La SNCB dévoile son plan de développement durable

Belga / A.

La SNCB dévoile aujourd’hui toute une série d’engagements en matière de développement durable. L’opérateur ferroviaire souhaite réduire son impact sur l’environnement.

Le trafic ferroviaire représente 8,8% du transport de passagers, pour seulement 2% des émissions de CO2 du secteur énergétique. Un constat qui fait dire à la Ceo de la SNCB, Sophie Dutordoir, que «c’est le moyen de transport idéal pour une mobilité durable». «Il est économe en énergie et l’infrastructure ferroviaire requiert moins d’espace au sol que les infrastructures routières», note-t-elle encore. Et si recourir au déplacement par train plutôt qu’en voiture est en soi vertueux, la SNCB peut encore faire mieux en matière de développement durable. «Pour les cinq années à venir, nous avons défini des objectifs pointus pour nous inscrire dans une dynamique respectueuse de l’environnement», annonce Sophie Dutordoir.

1. Réduire les émissions de CO2

Près de 4/5 de l’électricité consommée par la SNCB l’est pour assurer le roulage des trains. Et comme en matière de conduite automobile, le style de conduite d’un conducteur à des conséquences directes sur le niveau de consommation. Des économies de 30% peuvent être réalisées grâce à l’éco conduite. Des formations permettront de généraliser les meilleures pratiques.
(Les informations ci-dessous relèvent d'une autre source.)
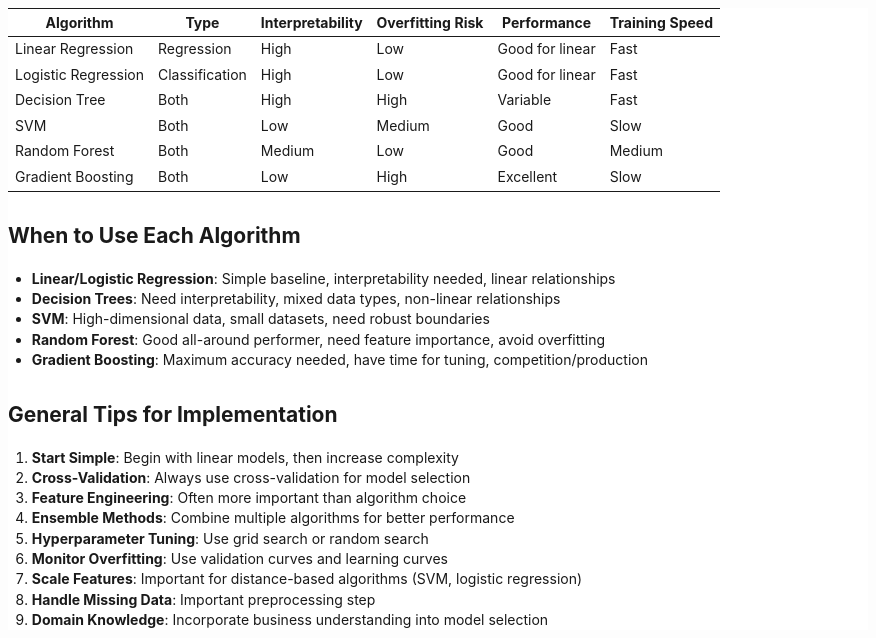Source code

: | Algorithm | Type | Interpretability | Overfitting Risk | Performance | Training Speed |
|-----------|------|------------------|------------------|-------------|----------------|
| Linear Regression | Regression | High | Low | Good for linear | Fast |
| Logistic Regression | Classification | High | Low | Good for linear | Fast |
| Decision Tree | Both | High | High | Variable | Fast |
| SVM | Both | Low | Medium | Good | Slow |
| Random Forest | Both | Medium | Low | Good | Medium |
| Gradient Boosting | Both | Low | High | Excellent | Slow |

## When to Use Each Algorithm

- **Linear/Logistic Regression**: Simple baseline, interpretability needed, linear relationships
- **Decision Trees**: Need interpretability, mixed data types, non-linear relationships
- **SVM**: High-dimensional data, small datasets, need robust boundaries
- **Random Forest**: Good all-around performer, need feature importance, avoid overfitting
- **Gradient Boosting**: Maximum accuracy needed, have time for tuning, competition/production

## General Tips for Implementation

1. **Start Simple**: Begin with linear models, then increase complexity
2. **Cross-Validation**: Always use cross-validation for model selection
3. **Feature Engineering**: Often more important than algorithm choice
4. **Ensemble Methods**: Combine multiple algorithms for better performance
5. **Hyperparameter Tuning**: Use grid search or random search
6. **Monitor Overfitting**: Use validation curves and learning curves
7. **Scale Features**: Important for distance-based algorithms (SVM, logistic regression)
8. **Handle Missing Data**: Important preprocessing step
9. **Domain Knowledge**: Incorporate business understanding into model selection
La SNCB devrait ainsi consommer 3% d’énergie en moins d’ici 2022, et ainsi économiser 1,4 million € par an.

La SNCB envisage également de revoir l’éclairage et la ventilation des trains, pour permettre une économie supplémentaire de 1,2%. L’arrivée de trains moins énergivores doit encore permettre une économie de 0,8%. Cela doit également permettre une économie de 900.000 € par an.

 

L’effort en faveur d’une meilleure efficacité énergétique passera également par la modernisation des gares, bureaux, et ateliers. La généralisation des éclairages LED dans le courant de l’année 2018 doit permettre de diviser par deux la consommation d’électricité, et économiser 1,5 million € par an.

Belga / B. Fahy

2. Rationaliser la consommation d’eau

Globalement, le plan de développement durable de la SNCB prévoit une réduction de la consommation d’eau du robinet de 10% d’ici 2022. Elle a déjà diminué de 13% par rapport à 2014. L’eau sert à alimenter les sanitaires des trains et gares, au lavage des convois, aux bâtiments et services administratifs…

Par ailleurs, l’opérateur ferroviaire souhaite tripler son utilisation d’eau de pluie, notamment pour le nettoyage. L’installation d’un dispositif de récupération de l’eau de pluie à l’atelier de Schaerbeek a ainsi permis de réduire de moitié la consommation d’eau pour laver un train.

3. Lutte contre le gaspillage au bureau

Comme toute entreprise, la SNCB consomme des produits pour son fonctionnement quotidien, et notamment du papier. La digitalisation de l’entreprise doit permettre de réduire sa consommation de 50% d’ici 2022. L’entreprise reconnaît toutefois le coût environnemental des appareils numérique. Elle vise une suppression totale des imprimantes individuelles d’ici 2020.

Belga / N. Lambert

L’impression des documents commerciaux est également soumise à une révision. Depuis 2015, la SNCB ne publie plus de documents horaires généraux, puisque ces informations sont disponibles sur le site internet. Une réflexion est en cours concernant l’impression de dépliants publicitaires, afin de limiter autant que possible leur tirage.

4. Réduction générale des déchets

La SNCB produit plus de 1.000 tonnes de déchets de bureau chaque année. Ils sont déjà triés. Mais l’entreprise souhaite désormais réduire la production de détritus. L’objectif est une baisse de 10% d’ici 2022.

Du côté de la collecte des déchets en gare, il n’est pas prévu d’étendre le système de collecte de collecte différenciée. Celui-ci équipe actuellement 21 gares du pays, touchant 48% des voyageurs. «Équiper tous les points d’arrêts et gare s’accompagnerait d’une forte hausse des frais de collecte», remarque la SNCB.